**Brief**
In the records below, find the line that contains "hfov_deg: 67.3" and the line that contains "exposure_s: 1/2618". Set down exactly those lines and every line between them, and nothing more.

• • • • •

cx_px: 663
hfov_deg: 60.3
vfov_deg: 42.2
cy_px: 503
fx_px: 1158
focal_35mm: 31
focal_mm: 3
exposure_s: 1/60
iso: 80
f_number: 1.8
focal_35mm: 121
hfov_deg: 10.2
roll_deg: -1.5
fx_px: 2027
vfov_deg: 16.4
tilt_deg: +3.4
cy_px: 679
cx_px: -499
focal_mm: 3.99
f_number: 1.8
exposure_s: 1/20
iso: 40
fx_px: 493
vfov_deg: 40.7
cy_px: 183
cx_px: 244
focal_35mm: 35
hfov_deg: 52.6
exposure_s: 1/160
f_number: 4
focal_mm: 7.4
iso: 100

• • • • •

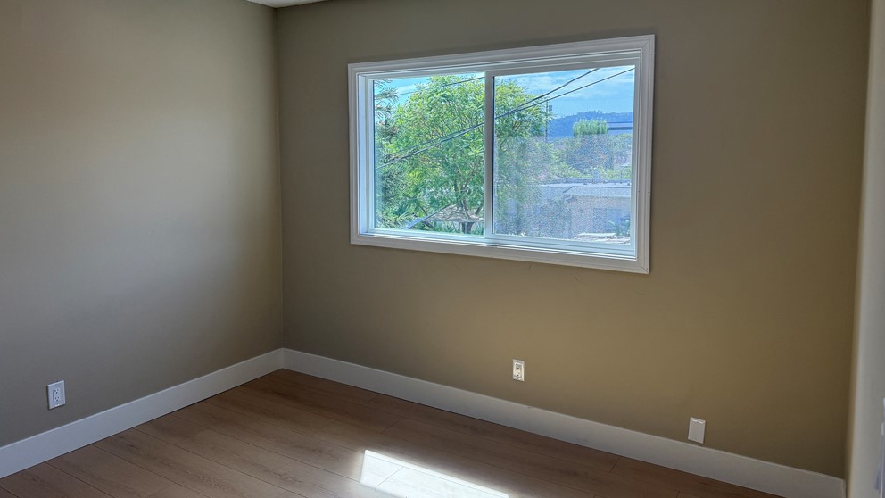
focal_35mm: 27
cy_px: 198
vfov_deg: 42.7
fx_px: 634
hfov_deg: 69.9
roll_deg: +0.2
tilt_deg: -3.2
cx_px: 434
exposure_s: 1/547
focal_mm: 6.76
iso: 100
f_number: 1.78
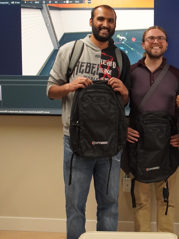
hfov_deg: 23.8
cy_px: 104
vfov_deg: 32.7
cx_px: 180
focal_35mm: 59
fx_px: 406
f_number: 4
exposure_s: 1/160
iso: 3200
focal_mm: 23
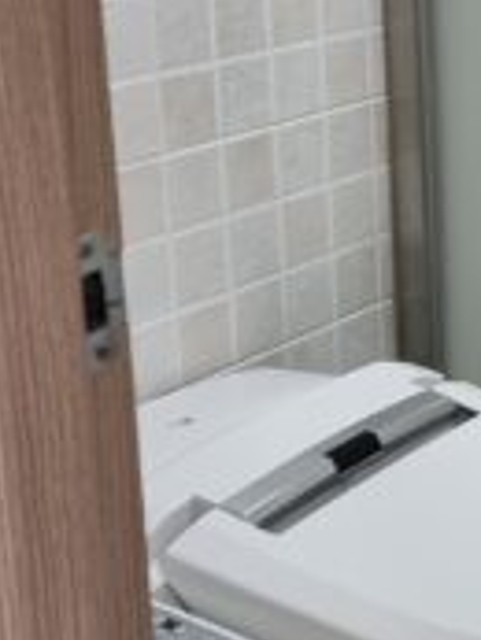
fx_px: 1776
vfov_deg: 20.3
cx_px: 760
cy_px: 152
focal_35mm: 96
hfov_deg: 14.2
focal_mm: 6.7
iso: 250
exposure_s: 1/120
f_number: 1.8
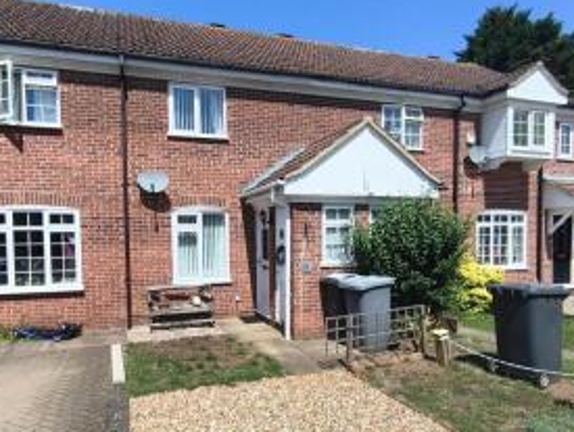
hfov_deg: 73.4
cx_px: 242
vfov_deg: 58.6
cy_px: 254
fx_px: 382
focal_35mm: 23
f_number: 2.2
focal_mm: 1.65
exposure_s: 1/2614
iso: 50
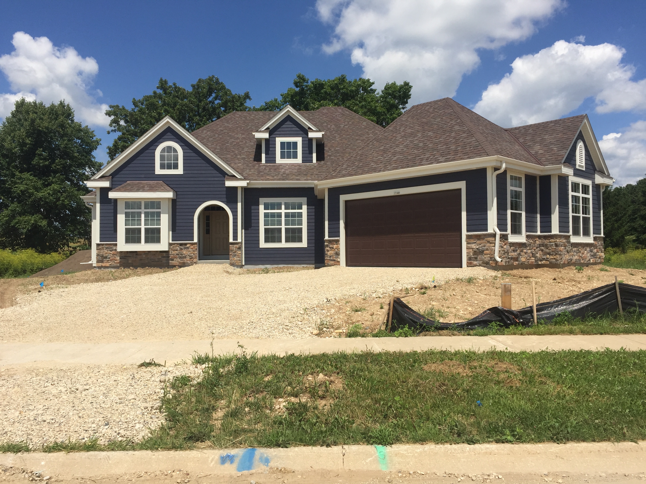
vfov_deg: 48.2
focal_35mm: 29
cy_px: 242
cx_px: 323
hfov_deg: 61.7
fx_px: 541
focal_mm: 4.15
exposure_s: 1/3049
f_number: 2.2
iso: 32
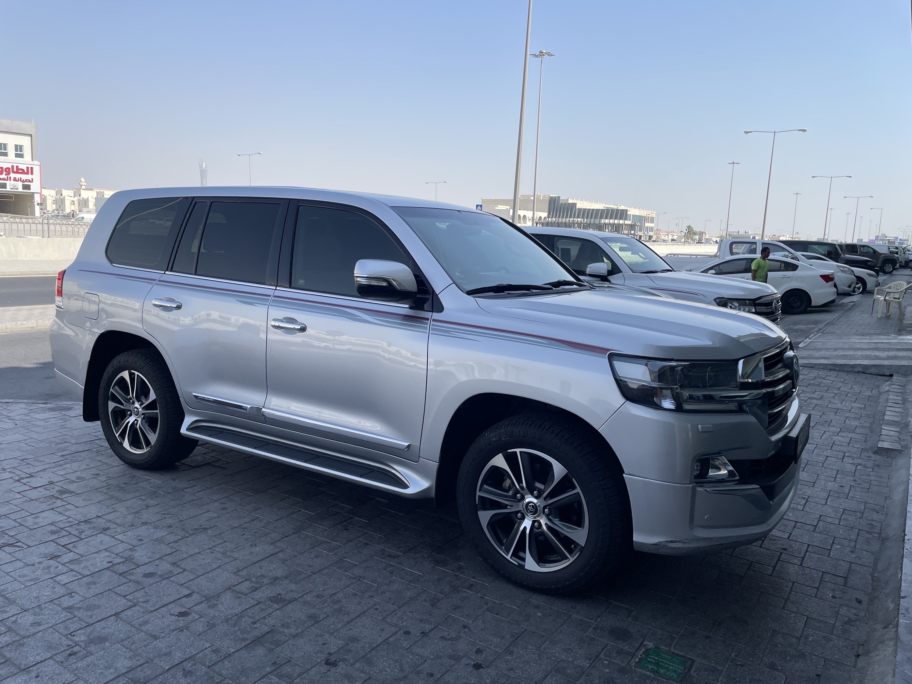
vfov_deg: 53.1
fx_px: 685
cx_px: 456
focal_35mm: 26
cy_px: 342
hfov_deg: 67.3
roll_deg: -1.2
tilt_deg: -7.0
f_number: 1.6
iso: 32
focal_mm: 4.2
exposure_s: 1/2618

• • • • •

**Task response**
hfov_deg: 67.3
roll_deg: -1.2
tilt_deg: -7.0
f_number: 1.6
iso: 32
focal_mm: 4.2
exposure_s: 1/2618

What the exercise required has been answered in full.